What is expected - Wherever the word "front" occurs in the listing, copy the whole line.

Recorded information -
######

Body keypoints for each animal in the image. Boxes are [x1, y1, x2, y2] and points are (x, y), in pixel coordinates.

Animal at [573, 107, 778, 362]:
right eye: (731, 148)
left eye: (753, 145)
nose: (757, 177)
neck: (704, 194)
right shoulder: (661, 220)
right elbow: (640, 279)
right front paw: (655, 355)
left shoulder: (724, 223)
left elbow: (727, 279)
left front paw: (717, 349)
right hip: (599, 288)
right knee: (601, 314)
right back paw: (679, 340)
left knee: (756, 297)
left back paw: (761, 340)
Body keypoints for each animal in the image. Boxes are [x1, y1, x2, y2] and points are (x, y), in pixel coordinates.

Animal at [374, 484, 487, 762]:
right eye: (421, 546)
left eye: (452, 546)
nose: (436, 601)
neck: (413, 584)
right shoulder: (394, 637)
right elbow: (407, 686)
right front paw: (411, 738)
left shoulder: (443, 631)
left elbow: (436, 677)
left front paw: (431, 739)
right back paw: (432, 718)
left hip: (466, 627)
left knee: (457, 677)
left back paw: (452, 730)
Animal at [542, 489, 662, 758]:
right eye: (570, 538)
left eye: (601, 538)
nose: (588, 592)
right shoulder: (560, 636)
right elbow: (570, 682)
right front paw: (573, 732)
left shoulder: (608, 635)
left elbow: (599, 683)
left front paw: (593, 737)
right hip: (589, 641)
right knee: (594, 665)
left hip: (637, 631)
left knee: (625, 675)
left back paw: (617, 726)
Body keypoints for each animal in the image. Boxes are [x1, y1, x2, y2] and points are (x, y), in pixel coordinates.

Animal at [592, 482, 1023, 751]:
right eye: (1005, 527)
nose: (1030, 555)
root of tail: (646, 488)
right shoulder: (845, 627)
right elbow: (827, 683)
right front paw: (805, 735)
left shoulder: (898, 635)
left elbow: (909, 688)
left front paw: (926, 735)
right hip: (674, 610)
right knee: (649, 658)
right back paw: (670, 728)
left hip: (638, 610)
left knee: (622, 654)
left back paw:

######

Solution for this problem -
right front paw: (655, 355)
left front paw: (717, 349)
right front paw: (411, 738)
left front paw: (431, 739)
right front paw: (573, 732)
left front paw: (593, 737)
right front paw: (805, 735)
left front paw: (926, 735)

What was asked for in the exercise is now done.